▶ [Task requirements] Report each line of the data below that contains the string "Tefal", copying every such line in full.
= Beginning of Section =
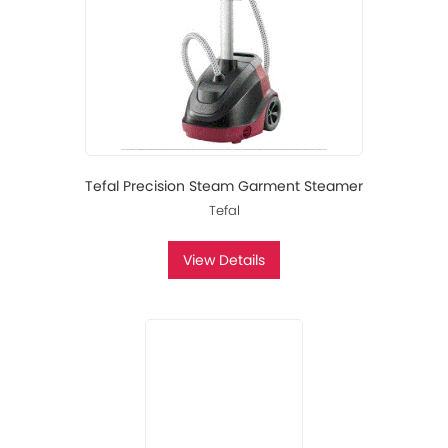
Tefal Precision Steam Garment Steamer
Tefal
View Details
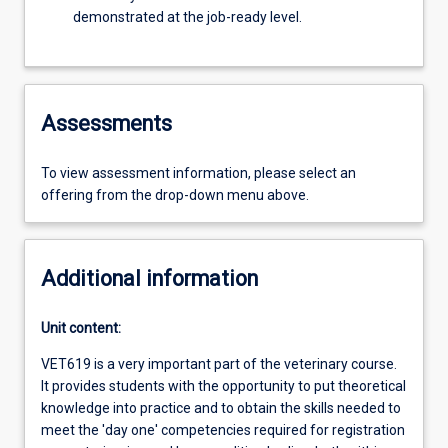
demonstrated at the job-ready level.
Assessments
To view assessment information, please select an
offering from the drop-down menu above.
Additional information
Unit content:
VET619 is a very important part of the veterinary course.
It provides students with the opportunity to put theoretical
knowledge into practice and to obtain the skills needed to
meet the 'day one' competencies required for registration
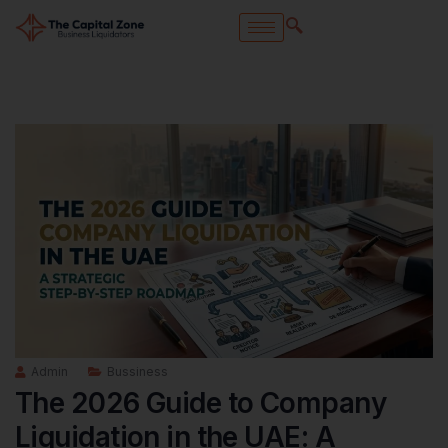
Admin
Bussiness
The 2026 Guide to Company
Liquidation in the UAE: A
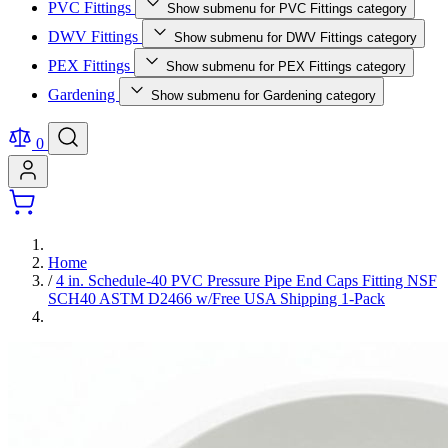
PVC Fittings
Show submenu for PVC Fittings category
DWV Fittings
Show submenu for DWV Fittings category
PEX Fittings
Show submenu for PEX Fittings category
Gardening
Show submenu for Gardening category
0
Home
/
4 in. Schedule-40 PVC Pressure Pipe End Caps Fitting NSF
SCH40 ASTM D2466 w/Free USA Shipping 1-Pack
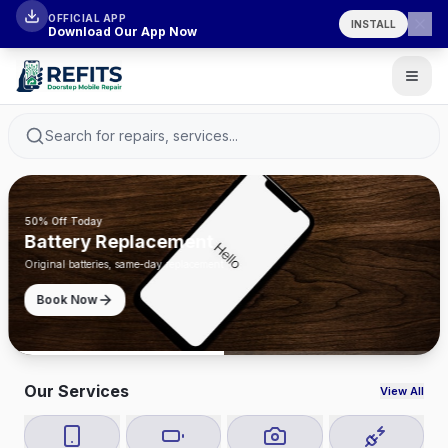
OFFICIAL APP
INSTALL
Download Our App Now
Search for repairs, services...
50% Off Today
Battery Replacement
Original batteries, same-day replacement
Book Now
Our Services
View All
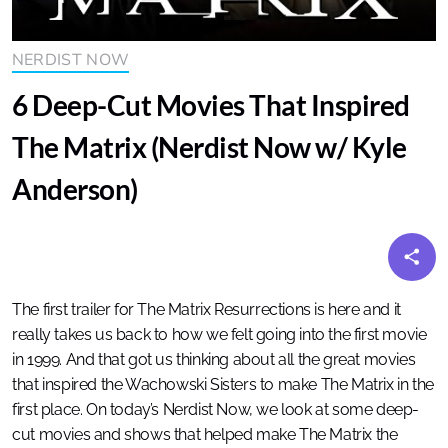
NERDIST NOW
6 Deep-Cut Movies That Inspired
The Matrix (Nerdist Now w/ Kyle
Anderson)
The first trailer for The Matrix Resurrections is here and it
really takes us back to how we felt going into the first movie
in 1999. And that got us thinking about all the great movies
that inspired the Wachowski Sisters to make The Matrix in the
first place. On today’s Nerdist Now, we look at some deep-
cut movies and shows that helped make The Matrix the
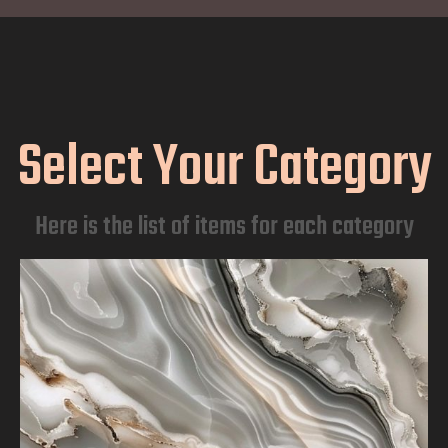
Select Your Category
Here is the list of items for each category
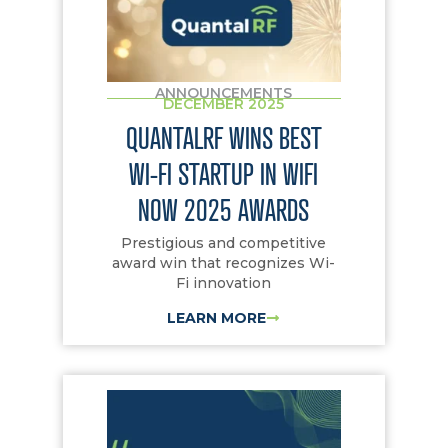
ANNOUNCEMENTS
DECEMBER 2025
QUANTALRF WINS BEST
WI-FI STARTUP IN WIFI
NOW 2025 AWARDS
Prestigious and competitive
award win that recognizes Wi-
Fi innovation
LEARN MORE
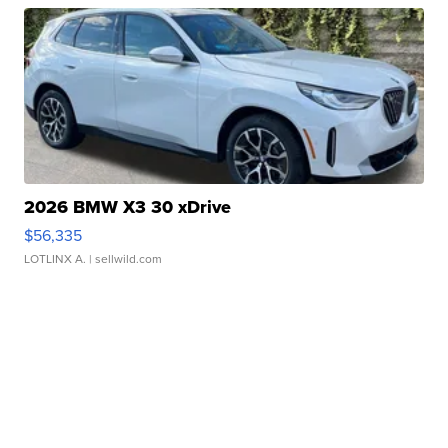
2026 BMW X3 30 xDrive
$56,335
LOTLINX A.
| sellwild.com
= End of Section =
▶ [Result of the task]
Tefal Precision Steam Garment Steamer
Tefal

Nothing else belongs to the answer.